Here I must declare an interest – I designed the catalogue of the exhibition. Going through the illustrations I had to take instruction on what to show. Should the mount, the neat black rule below (and often above) the picture and the date and title be included? When (as is usually the case) they are Klee’s own way of presenting his work it is now agreed that they should be. The effect is interesting. It is as if he was offering up his work as evidence – like the sheets of specimens in a herbarium or photographs in a criminal trial. Although this is not a list-maker’s work like, say, Claude’s Liber Veritatis, in which he made drawings of all his paintings (these are, after all, the works themselves), Klee’s labelling and mounting adds to the feeling that each is part of a campaign, an exploration of what graphic moves are possible in the post-Post-Impressionist world.

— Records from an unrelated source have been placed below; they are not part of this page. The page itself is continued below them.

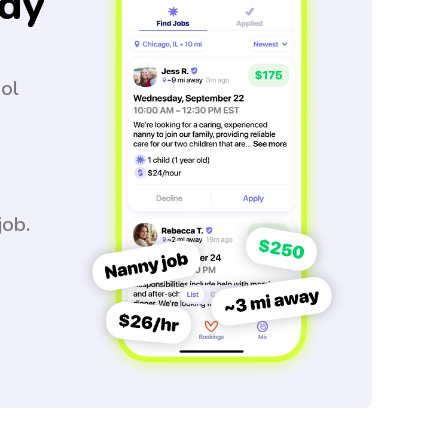
dy
ool
job.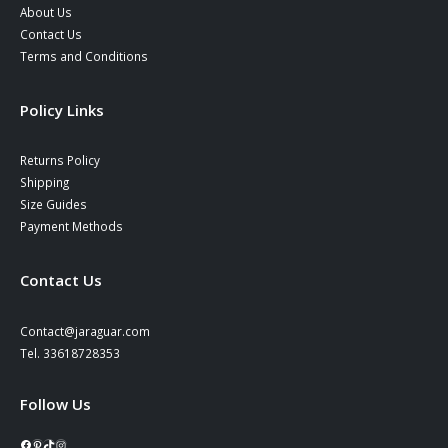
About Us
Contact Us
Terms and Conditions
Policy Links
Returns Policy
Shipping
Size Guides
Payment Methods
Contact Us
Contact@jaraguar.com
Tel. 33618728353
Follow Us
Facebook
Pinterest
TikTok
Instagram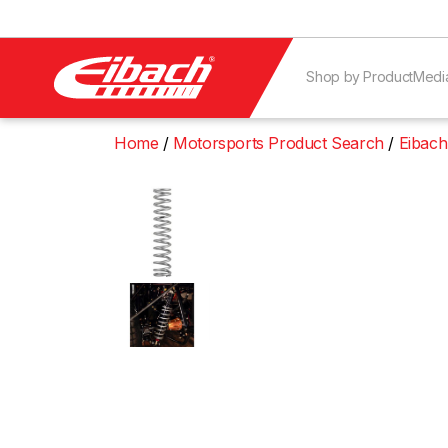
Shop by Product
Medi
Home
Motorsports Product Search
Eibach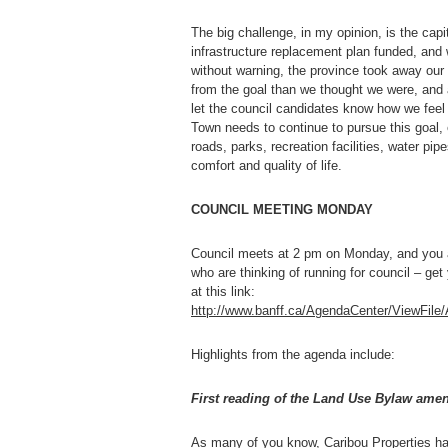
The big challenge, in my opinion, is the ca
infrastructure replacement plan funded, an
without warning, the province took away our 
from the goal than we thought we were, and 
let the council candidates know how we feel a
Town needs to continue to pursue this goal, 
roads, parks, recreation facilities, water pip
comfort and quality of life.
COUNCIL MEETING MONDAY
Council meets at 2 pm on Monday, and you ar
who are thinking of running for council – g
at this link:
http://www.banff.ca/AgendaCenter/ViewFil
Highlights from the agenda include:
First reading of the Land Use Bylaw amen
As many of you know, Caribou Properties has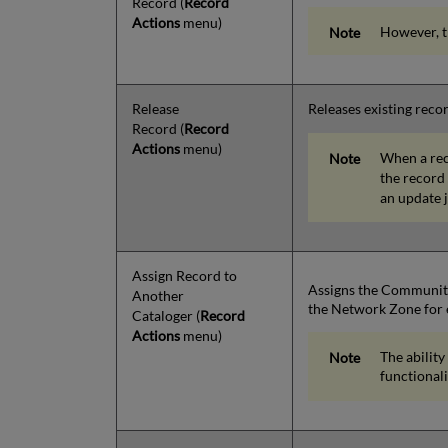
Record
(
Record
Actions
menu)
However, t
Release
Releases existing reco
Record
(
Record
Actions
menu)
When a reco
the record 
an update j
Assign Record to
Assigns the Community 
Another
the Network Zone for e
Cataloger
(
Record
Actions
menu)
The ability
functional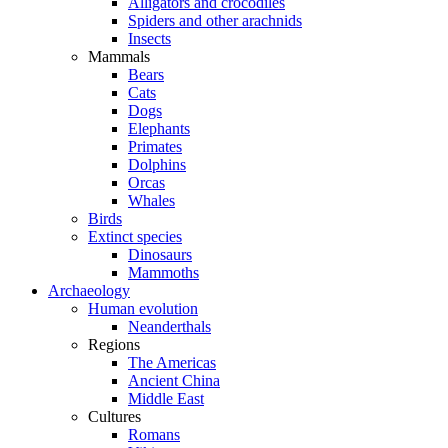
Alligators and crocodiles
Spiders and other arachnids
Insects
Mammals
Bears
Cats
Dogs
Elephants
Primates
Dolphins
Orcas
Whales
Birds
Extinct species
Dinosaurs
Mammoths
Archaeology
Human evolution
Neanderthals
Regions
The Americas
Ancient China
Middle East
Cultures
Romans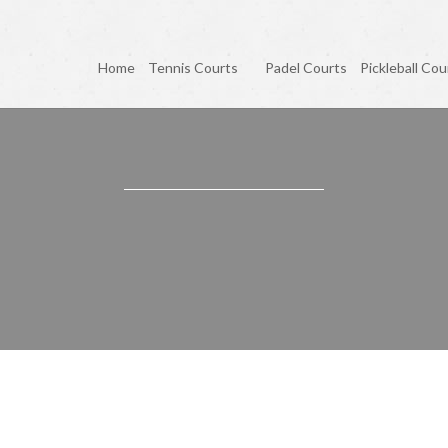
Home
Tennis Courts
Padel Courts
Pickleball Cou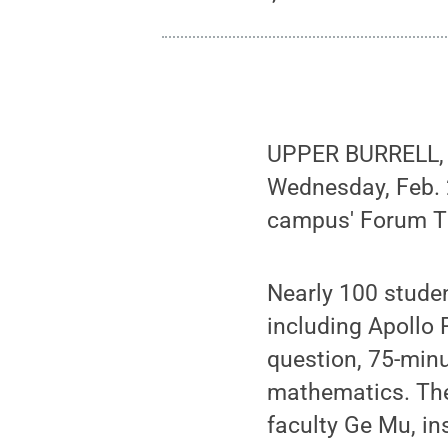
UPPER BURRELL, P
Wednesday, Feb. 
campus' Forum T
Nearly 100 studen
including Apollo R
question, 75-minu
mathematics. The
faculty Ge Mu, in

The pictures are also united by an elusive, but distinct, personality. The etchings of 1904-05 – like the Aged Phoenix and the Winged Hero – are sinister in a way which is only partly explained by the fact that Klee had recently seen work by Beardsley, Goya and Blake. Even in his later work, when a human presence enters it is either grotesque, so schematic as to be without mood, or troubled. His output is united by a particular feeling for what is decorative – which is why analogies with embroidery, inlaid wood, copy books, lace and stained glass come easily. He is willing to let a pattern spread over a surface, to make pictures which are not, in the classical sense, compositions – which do not, that is to say, lead the eye firmly and suggest tensions which the image resolves or sustains. Yet there is enough, even in the less obviously disturbed images, of the sense that something is out of order, that the world is odder than we have been willing to notice. It saves Klee from the chill which can settle easily over an Apollonian abstraction of form and equilibrium.